Something people seem to forget when designing systems based on what they've learned is that modern individual machines have approximately the power of the top supercomputer ~20 years ago, and a few racks of modern machines can in many ways match the top supercomputer of ~10 years ago. Approaches to solve large problems are continually changing and it's almost always worth a big-picture design session when looking at a familiar-seeming problem. By the time students graduate from a 4-year program computing is about 10X better than when they started.

I still remember some interviews within the last decade where single-core machines with a few GB of RAM were a default assumption for whiteboard designs, or that spinning disks were the default.

lmilcin · on Nov 1, 2021

Well, I catch myself that I am not "updating" the state of my understanding of hardware.

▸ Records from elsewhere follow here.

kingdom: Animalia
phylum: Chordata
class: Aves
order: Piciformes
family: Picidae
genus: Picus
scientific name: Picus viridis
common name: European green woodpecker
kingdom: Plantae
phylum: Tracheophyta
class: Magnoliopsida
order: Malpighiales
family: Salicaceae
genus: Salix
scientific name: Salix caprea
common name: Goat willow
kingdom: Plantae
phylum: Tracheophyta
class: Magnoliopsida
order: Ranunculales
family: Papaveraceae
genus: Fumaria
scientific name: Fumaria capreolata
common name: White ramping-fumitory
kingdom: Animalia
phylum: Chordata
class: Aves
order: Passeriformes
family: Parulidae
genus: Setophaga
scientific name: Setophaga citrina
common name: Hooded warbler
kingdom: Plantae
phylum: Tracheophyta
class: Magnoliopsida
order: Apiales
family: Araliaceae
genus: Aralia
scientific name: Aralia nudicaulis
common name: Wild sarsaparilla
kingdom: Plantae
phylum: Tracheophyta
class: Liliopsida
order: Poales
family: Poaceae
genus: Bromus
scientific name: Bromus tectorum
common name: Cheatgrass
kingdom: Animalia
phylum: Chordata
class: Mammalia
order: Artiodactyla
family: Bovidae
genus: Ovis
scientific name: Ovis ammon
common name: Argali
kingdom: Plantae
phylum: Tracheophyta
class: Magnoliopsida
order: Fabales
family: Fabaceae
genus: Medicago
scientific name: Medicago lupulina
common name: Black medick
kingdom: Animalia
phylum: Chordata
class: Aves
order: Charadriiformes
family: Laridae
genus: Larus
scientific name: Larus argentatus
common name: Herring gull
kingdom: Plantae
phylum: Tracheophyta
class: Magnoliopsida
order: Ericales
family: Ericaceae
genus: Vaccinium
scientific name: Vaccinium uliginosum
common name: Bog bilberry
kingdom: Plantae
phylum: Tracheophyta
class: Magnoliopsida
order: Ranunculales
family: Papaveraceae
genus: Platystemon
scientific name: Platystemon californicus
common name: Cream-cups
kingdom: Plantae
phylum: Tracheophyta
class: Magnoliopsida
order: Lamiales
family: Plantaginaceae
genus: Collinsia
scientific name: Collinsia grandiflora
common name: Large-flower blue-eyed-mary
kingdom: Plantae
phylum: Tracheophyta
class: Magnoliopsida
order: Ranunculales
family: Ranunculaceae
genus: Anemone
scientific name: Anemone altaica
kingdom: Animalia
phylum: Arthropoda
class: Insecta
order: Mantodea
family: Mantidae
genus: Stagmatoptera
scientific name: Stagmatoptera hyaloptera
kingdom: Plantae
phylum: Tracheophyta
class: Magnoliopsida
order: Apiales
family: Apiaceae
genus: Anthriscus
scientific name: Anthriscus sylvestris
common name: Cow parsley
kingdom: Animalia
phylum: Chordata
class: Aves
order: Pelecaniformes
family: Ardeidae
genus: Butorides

Just recently I caught myself putting a lot of effort into solving a problem that only exists if persistent storage is too slow to be used for calculations. Then I facepalmed myself hard when I realized that I can just move that entire 500GB data structure to an NVMe and treat it almost as if it was in memory.

But in general I think that the problem isn't that people are not "updating" their understanding. Even 10 years ago it wasn't a huge problem getting hundreds of thousands of transactions per second on a single modest machine.

The problem rather is people relying on more and more layers of abstractions for vary small gains.

Example: I get that Python is a nice language (for somebody that does not know Lisp). But is it worth it to choose Python for a little bit improvement in productivity for a problem that requires a lot of throughput, to then suffer performance issues, to then spend many times more effort on trying to improve performance? I don't think so.

Or more in my space: is Spring Data (Java) worth the very incremental productivity improvements if it completely destroys your application performance? The application I described in my parent post used Spring Data MongoDB which kinda means it was fetching entities one by one which is extremely costly.

By replacing it with bare MongoDB reactive driver and ensuring data is being streamed in large batches (why read one user data if you can read 10k at a time) and getting rid of costly aggregations in favour of application side processing we have improved throughput by many orders of magnitude WHILE reducing load on MongoDB.

Granted, there is a little bit of additional complexity (on the order of 10% more of application code) but just the performance improvements mean that the team can breathe and focus on other problems like modelling the domain correctly.